The administration’s line is that there is steady, if slow, progress in repairing the economic ruin President Obama repeatedly blames on his predecessor, Republican George W. Bush.
The economy added about 162,000 jobs in March, the most in nearly three years. A large percentage of the gains were temporary census workers hired by the government. The US unemployment rate held steady at 9.7 percent. The additional 123,000 private-sector jobs were the most since May 2007.
The economy is growing again, but at a pace unlikely to quickly replace the 8.4 million jobs erased in the recession, which began in late 2007. More than 11 million people are drawing unemployment insurance benefits.
“We’ve got a long way to go,’’ said Lawrence Summers, director of the National Economic Council. “We’ve inherited a terrible situation, the most pressing economic problems since the Great Depression in our country.’’
Christina Romer, head of the White House Council of Economic Advisers, said consumers still face “a lot of headwinds’’ from the financial crisis. For example, debt and credit difficulties are hampering stronger job growth.
They were echoing the words of Treasury Secretary Timothy Geithner, who said last week that the administration is “very worried’’ about the difficulty of returning to a more normal jobless rate of about 5 percent.
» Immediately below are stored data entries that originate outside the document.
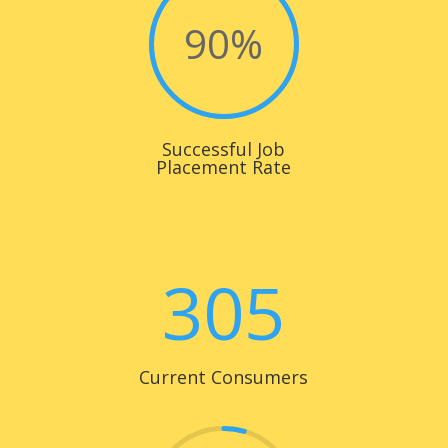
90
%
Successful Job
Placement Rate
305
Current Consumers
Summers said Obama is preoccupied with creating jobs. “The trend has turned, but to get back to the surface, we’ve got a long way to go,’’ Summers said.
Obama is moving ahead with his legislative agenda after a victory on health care, and Summers said he believes Congress will pass new oversight rules for the financial industry. The Wall Street meltdown was largely blamed for the recession and the near collapse of the global financial system.
“I expect that reform is going to pass,’’ Summers said. Obama wants a measure on his desk within two weeks.